Requirement A. Does the remote LFA thread agree with each of these statements: (i) Q-space can be obtained by rSPF calculated at destination node D; (ii) Pushpasis says the first two points belong in the original RLFA draft; (iii) the writer thinks nodes need not support Targeted-LDP for remote LFA protection? Answer yes or no for each, quoting the words of the thread that decide it.

Moreover, if we assume that in the example network above,
there is a link (A,E) and node E itself failed again, than
PQ-space would be and empty set meaning that this case cannot
be protected.
*[Pushpasis] True. Our draft will also pick A->E->D as the SPF
from A to D in that case and disqualify A as node-protecting
PQ-node. In reality too there is no feasible path in this case
till A re-converges after learning E's node-failure*
**I know that it is true, I just wanted to say that by this
network, the case of absence of node protection could be
demonstrated easily assuming that the main example was the network
described above.
Second, it would be better in the draft if the questions about
"how difficult or impossible to obtain those distances" would
be clearly stated in a bullet point list:
For example:
- Q-space can be obtained by rSPF calculated at destination
node D
- P-space can be obtained through SPF calculation at source
node S and its 1-hop neighbor.
- SPF at a PQ-node is impossible or if not what extensions
should be implemented (actually, IMHO, this is the one, which
is not clear enough)
*[Pushpasis] The first two should really be addressed in the
original RLFA draft. Chris has already written to the authors
on this mailing list with suggesting text for the draft. The
third one is no different than standard SPF we need for
RFC5286 implementation.. only difference being that it is
rooted on PQ-nodes in case of RLFA... It is up to individual
implementations to come up with ways to constraint those to a
limit. *
**Thanks
Third, according to the Targeted-LDP discussion, which is
about the fact that if some node do not support TLDP, then how
can be the inner MPLS label obtained from the PQ-node; I think
that if we want remote LFA protection then the nodes MUST
implement/support this feature, because without this the
protection cannot be guaranteed. For me, it is similar to a
hypothetic case for example of Not-via, where if the router do
not support Not-via, then it cannot be used. Or isn't it so
simple?
*[Pushpasis] Again this is more related to original RLFA
draft. I will prefer the corresponding authors to address this
point **J*
**Thanks
Please comment my observations, in order to help me and may
others as well to understand every aspects and little pieces
of remote LFA specifications.
Best Regards,
Levente Csikor
Thanks,
Levente Csikor

Records shown.
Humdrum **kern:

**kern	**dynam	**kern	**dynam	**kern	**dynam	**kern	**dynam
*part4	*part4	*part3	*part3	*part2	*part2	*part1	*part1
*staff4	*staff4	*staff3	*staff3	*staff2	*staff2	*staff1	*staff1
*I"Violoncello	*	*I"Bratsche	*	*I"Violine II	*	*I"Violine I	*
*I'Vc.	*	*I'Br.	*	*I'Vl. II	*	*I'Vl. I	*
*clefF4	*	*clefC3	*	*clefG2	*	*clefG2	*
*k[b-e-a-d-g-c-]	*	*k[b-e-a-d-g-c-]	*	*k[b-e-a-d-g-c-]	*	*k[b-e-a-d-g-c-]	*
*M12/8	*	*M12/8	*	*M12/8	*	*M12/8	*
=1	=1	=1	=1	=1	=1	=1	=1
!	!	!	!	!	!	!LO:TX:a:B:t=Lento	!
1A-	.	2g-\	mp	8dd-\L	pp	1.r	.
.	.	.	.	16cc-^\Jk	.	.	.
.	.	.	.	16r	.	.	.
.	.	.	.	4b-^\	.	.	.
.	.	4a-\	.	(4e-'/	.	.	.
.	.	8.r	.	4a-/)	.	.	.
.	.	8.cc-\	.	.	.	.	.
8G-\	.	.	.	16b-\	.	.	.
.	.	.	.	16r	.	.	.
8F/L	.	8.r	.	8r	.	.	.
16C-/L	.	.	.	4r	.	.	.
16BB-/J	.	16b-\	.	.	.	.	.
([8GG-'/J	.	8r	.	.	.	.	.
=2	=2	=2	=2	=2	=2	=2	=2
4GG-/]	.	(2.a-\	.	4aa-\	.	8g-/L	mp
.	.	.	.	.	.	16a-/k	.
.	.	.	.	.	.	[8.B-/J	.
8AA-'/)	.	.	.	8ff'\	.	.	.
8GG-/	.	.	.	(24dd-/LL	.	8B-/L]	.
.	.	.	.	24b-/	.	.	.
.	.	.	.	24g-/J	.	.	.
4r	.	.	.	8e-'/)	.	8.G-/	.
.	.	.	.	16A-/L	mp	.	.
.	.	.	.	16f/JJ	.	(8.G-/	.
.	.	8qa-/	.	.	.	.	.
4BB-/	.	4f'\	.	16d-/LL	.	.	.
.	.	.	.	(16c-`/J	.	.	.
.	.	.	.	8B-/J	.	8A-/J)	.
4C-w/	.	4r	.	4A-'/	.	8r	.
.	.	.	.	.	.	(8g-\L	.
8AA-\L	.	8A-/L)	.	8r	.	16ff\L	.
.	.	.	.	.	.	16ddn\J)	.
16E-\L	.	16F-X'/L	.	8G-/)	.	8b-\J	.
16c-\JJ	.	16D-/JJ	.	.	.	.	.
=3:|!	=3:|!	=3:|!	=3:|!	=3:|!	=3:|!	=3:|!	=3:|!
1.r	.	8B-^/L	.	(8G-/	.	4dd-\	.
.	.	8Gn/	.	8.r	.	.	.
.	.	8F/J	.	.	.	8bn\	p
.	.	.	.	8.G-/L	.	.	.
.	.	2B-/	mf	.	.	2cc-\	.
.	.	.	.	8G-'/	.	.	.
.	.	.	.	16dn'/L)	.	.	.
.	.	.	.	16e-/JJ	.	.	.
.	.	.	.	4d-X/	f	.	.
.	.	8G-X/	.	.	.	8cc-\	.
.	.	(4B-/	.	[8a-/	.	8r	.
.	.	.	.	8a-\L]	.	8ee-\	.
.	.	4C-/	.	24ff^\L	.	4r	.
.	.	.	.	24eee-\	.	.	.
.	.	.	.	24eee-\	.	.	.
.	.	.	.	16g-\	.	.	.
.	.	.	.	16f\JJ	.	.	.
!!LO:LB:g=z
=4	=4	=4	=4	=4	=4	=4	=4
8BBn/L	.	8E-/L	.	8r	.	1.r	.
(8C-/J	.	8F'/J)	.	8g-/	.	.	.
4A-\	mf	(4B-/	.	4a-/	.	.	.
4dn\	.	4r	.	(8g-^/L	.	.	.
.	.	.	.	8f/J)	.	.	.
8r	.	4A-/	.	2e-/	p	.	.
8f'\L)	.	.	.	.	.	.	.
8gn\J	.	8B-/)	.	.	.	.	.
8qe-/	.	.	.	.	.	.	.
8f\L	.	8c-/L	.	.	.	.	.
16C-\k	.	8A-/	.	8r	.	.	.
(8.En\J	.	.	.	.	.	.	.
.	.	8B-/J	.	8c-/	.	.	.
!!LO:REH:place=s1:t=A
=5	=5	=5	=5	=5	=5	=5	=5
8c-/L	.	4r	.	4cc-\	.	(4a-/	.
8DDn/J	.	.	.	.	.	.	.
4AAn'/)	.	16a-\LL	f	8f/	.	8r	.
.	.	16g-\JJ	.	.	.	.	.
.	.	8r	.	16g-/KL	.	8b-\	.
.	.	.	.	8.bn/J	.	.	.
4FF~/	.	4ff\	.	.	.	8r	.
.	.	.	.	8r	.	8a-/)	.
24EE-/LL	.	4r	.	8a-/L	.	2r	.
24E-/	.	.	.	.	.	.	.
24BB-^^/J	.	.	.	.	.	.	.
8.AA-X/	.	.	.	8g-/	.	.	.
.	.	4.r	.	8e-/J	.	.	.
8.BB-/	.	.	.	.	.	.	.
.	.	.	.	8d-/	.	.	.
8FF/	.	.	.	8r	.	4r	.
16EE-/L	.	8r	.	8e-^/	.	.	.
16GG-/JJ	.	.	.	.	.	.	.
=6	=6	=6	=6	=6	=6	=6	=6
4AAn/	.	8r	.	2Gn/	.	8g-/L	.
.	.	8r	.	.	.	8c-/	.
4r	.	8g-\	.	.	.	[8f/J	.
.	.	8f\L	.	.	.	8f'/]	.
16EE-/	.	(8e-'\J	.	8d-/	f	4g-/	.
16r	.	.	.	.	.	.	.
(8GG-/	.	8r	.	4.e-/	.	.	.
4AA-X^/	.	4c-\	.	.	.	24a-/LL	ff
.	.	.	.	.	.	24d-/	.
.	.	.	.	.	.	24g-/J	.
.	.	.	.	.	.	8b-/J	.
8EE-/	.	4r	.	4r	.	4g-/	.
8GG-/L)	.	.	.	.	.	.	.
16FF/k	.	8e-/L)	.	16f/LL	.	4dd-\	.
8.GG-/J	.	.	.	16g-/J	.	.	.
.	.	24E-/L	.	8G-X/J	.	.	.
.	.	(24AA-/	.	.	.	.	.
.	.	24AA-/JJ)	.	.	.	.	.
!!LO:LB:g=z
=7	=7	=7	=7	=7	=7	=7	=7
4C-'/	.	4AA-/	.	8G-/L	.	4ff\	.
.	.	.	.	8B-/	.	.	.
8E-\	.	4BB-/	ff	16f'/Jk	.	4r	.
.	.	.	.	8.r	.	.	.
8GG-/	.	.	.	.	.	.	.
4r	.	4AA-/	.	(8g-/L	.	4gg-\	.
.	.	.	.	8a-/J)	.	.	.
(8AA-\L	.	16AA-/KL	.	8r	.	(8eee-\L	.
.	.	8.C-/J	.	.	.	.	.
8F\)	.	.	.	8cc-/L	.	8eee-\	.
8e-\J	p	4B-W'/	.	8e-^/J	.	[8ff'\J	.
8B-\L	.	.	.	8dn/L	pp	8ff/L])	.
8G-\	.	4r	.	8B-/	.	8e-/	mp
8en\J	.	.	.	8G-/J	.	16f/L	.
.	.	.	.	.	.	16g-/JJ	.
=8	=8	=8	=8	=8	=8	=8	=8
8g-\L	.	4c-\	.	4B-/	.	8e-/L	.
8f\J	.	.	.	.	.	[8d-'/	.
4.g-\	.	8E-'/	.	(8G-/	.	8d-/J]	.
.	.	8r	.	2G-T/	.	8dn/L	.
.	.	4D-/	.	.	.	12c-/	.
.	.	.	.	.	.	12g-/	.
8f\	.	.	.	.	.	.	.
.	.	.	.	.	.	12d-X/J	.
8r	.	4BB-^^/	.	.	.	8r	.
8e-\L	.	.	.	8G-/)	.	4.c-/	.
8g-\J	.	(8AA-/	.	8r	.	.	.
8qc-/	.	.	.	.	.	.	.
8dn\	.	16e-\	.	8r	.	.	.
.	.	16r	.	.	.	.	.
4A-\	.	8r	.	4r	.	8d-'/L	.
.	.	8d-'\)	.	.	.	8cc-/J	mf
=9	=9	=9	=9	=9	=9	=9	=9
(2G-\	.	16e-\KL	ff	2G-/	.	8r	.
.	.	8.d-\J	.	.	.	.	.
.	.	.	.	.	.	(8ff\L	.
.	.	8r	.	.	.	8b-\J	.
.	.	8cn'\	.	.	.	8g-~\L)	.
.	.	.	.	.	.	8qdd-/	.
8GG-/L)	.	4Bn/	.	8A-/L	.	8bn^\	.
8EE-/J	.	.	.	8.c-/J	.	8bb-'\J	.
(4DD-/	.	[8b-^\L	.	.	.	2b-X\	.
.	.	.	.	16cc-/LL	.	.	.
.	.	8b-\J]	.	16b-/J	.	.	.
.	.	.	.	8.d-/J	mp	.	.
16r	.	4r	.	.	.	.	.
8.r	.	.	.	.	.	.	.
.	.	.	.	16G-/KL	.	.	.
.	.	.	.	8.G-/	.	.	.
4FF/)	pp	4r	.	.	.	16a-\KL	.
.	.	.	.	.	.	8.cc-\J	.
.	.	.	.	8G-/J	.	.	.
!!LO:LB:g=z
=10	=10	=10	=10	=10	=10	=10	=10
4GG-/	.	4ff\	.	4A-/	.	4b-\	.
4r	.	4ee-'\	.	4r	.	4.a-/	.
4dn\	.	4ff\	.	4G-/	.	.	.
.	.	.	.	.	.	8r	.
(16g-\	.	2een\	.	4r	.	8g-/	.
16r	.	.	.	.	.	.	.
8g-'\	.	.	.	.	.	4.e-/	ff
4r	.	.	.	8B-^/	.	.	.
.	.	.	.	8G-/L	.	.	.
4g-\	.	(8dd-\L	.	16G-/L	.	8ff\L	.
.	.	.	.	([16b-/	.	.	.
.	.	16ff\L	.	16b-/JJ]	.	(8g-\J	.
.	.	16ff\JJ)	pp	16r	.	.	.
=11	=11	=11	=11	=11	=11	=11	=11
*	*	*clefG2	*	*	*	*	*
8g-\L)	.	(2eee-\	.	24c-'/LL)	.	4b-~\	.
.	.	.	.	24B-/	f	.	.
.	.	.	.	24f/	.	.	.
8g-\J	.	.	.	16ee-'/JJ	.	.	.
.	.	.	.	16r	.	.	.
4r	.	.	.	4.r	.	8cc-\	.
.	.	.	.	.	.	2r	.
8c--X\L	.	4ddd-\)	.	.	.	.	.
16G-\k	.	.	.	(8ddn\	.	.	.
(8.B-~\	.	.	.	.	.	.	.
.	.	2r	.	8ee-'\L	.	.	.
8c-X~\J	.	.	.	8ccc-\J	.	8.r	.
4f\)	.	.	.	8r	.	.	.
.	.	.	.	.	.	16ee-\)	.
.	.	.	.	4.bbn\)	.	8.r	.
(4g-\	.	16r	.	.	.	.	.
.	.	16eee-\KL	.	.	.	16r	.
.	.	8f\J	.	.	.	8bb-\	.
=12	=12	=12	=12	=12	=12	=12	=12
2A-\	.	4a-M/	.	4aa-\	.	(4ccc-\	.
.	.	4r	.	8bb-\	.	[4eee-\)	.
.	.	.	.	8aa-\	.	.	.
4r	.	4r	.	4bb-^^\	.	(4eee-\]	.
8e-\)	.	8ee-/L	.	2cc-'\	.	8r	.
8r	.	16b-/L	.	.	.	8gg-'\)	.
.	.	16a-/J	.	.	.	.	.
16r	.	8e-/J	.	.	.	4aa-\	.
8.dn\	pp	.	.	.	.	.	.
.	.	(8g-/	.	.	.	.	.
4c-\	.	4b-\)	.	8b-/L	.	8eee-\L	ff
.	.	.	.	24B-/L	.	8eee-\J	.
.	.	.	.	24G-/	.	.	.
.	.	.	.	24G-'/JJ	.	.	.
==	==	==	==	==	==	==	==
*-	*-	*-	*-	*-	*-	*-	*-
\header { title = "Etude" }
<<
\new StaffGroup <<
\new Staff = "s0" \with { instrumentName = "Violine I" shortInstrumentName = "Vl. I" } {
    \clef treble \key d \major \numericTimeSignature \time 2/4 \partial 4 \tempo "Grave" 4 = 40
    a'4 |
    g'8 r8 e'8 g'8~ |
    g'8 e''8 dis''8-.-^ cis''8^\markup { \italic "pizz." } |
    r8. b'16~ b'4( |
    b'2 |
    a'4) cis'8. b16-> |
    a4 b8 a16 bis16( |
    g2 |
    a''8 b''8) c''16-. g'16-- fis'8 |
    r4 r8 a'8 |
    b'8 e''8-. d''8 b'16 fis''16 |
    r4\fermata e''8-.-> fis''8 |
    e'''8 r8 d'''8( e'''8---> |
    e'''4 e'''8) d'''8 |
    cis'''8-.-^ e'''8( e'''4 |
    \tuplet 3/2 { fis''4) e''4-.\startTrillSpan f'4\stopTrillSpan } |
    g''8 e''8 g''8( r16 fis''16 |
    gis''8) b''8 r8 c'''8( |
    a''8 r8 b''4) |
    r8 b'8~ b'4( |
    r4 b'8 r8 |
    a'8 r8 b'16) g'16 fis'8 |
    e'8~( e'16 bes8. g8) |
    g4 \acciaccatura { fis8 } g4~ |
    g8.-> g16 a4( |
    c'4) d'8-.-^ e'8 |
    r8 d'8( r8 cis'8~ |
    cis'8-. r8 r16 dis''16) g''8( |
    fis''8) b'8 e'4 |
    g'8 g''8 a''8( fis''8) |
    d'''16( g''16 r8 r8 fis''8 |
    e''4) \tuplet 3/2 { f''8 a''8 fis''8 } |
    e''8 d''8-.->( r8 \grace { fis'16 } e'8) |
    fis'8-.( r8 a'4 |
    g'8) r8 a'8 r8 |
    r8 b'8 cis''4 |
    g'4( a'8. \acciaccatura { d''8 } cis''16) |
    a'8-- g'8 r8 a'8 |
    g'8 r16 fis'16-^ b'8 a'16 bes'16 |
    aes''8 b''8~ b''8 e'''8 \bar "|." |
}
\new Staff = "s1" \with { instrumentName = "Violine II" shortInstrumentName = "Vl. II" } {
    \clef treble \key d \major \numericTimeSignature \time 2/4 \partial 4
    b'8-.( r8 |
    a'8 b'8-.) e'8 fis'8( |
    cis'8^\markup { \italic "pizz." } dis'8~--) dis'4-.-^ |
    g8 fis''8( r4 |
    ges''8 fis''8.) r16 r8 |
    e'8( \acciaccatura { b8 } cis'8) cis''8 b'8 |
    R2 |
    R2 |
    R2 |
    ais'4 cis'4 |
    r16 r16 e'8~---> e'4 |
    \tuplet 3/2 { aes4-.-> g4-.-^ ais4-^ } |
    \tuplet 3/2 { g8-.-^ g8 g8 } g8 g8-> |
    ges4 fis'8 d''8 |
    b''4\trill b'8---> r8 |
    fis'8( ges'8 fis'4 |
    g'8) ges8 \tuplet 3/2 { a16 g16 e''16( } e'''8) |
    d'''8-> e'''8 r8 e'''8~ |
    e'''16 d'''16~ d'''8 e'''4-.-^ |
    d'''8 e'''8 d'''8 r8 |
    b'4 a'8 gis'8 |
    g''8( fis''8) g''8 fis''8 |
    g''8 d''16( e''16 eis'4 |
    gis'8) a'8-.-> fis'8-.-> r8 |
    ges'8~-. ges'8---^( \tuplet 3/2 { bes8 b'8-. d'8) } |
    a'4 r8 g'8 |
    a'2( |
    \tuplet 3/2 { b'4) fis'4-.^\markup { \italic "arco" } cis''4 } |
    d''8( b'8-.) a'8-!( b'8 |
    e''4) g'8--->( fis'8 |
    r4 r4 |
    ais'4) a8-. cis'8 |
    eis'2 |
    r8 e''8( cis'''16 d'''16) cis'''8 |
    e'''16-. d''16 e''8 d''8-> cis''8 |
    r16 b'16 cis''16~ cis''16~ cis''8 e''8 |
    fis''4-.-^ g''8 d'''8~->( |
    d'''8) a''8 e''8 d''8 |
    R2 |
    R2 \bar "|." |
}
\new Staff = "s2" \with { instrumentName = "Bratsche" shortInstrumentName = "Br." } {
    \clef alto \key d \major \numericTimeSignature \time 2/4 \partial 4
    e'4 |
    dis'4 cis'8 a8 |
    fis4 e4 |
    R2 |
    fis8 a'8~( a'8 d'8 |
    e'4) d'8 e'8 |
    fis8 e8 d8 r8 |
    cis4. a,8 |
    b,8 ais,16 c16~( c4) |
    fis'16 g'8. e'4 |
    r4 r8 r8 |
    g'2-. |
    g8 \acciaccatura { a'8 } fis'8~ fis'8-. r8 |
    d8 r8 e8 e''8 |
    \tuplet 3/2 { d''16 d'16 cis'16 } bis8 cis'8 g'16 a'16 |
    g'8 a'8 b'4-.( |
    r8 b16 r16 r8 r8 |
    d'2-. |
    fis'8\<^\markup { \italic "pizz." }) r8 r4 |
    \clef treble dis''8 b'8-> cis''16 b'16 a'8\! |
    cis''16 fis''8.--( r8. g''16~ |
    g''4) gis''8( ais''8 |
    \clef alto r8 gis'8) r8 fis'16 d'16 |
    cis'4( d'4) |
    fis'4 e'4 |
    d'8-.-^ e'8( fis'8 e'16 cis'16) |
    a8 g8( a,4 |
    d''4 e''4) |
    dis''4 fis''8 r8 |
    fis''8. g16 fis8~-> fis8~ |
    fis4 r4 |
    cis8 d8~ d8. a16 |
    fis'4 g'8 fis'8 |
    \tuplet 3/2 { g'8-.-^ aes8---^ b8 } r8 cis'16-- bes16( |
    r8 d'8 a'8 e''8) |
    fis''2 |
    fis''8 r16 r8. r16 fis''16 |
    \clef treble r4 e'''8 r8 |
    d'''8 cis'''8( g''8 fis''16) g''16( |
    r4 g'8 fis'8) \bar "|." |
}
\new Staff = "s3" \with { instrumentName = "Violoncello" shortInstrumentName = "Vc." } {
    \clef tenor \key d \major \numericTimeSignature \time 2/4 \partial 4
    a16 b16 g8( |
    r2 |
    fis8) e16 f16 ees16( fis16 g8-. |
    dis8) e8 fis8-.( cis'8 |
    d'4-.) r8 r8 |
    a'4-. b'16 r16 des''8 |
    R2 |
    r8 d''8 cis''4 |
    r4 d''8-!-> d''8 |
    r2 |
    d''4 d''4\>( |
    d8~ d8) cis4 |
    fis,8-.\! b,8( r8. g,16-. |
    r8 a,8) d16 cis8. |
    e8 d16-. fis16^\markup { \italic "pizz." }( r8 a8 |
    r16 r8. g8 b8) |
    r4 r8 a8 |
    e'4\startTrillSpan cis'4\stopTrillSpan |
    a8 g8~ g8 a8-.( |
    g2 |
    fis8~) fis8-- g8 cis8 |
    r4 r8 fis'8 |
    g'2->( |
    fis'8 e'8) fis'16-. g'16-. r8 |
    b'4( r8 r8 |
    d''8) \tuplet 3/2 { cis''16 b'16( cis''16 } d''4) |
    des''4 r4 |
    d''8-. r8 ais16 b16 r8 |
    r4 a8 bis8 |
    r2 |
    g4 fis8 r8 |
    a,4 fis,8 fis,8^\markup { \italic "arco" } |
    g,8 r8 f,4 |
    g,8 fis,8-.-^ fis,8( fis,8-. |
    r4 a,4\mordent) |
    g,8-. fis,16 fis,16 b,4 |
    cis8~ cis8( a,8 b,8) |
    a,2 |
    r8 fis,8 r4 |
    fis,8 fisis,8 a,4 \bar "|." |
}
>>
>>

Requirement B. Which lines of the records contain the string "arco"? Extract each one.

Task answer A.
(i) Yes: "Q-space can be obtained by rSPF calculated at destination node D"
(ii) Yes: "The first two should really be addressed in the original RLFA draft."
(iii) No: "I think that if we want remote LFA protection then the nodes MUST implement/support this feature, because without this the protection cannot be guaranteed."

Task answer B.
    \tuplet 3/2 { b'4) fis'4-.^\markup { \italic "arco" } cis''4 } |
    a,4 fis,8 fis,8^\markup { \italic "arco" } |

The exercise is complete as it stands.